49. Explain how insolvency affects the administration of estates.

 

TOPIC 7: DEEDS OF ARRANGEMENTS, DISPOSITION OF PROPERTY BY WILLS

                  AND LETTERS OF ADMINISTRATION; AND PREPARE ACCOUNTS

                  RELATING TO THE ADMINISTRATION OF INSOLVENT ESTATES AND

                  TRUSTEESHIP.

50. Explain the meaning and essential features of a Deed of Arrangement. Discuss the advantages and disadvantages of using a Deed of Arrangement in insolvency administration.

51. Differentiate between a Will and Letters of Administration. State the legal conditions for a valid Will.

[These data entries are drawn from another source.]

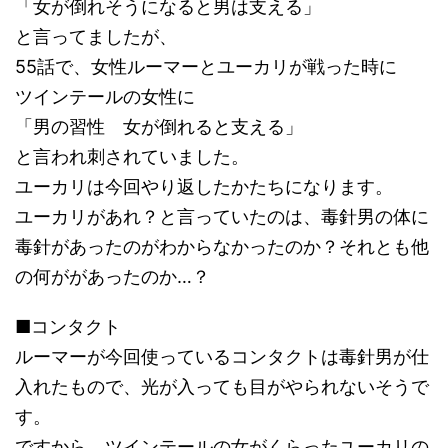
「女が倒れそうになると男は支える」
と言ってましたが、
55話で、女性ルーマーとユーカリが戦った時に
ツインテールの女性に
「男の習性 女が倒れると支える」
と言われ刺されていました。
ユーカリは今回やり返したかたちになります。
ユーカリがあれ？と言っていたのは、毒針男の体に
毒針があったのがわからなかったのか？それとも他
の何ががあったのか…？
■コンタクト
ルーマーが今回使っているコンタクトは毒針男が仕
入れたもので、光が入っても目がやられないそうで
す。
ですから、ツインテールの女がくらったユーカリの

52. Enumerate and explain the order of priority for the payment of debts in the administration of an insolvent estate.

53. Explain the nature and functions of a trustee in the administration of estates and trusts. State at least five duties of a trustee.

54. Discuss the key components of the accounts to be prepared during the administration of an insolvent estate.

55. Explain the legal and accounting significance of “Probate” and “Letters of Administration” in estate management.

56. Identify and explain the types of Deeds of Arrangement recognized in insolvency administration.

57. State and explain five factors that can render a will invalid.

58. Briefly explain the role and responsibilities of the Executor or Administrator in estate management.

59. Explain why it is important for trustees and administrators of insolvent estates to prepare periodic accounts.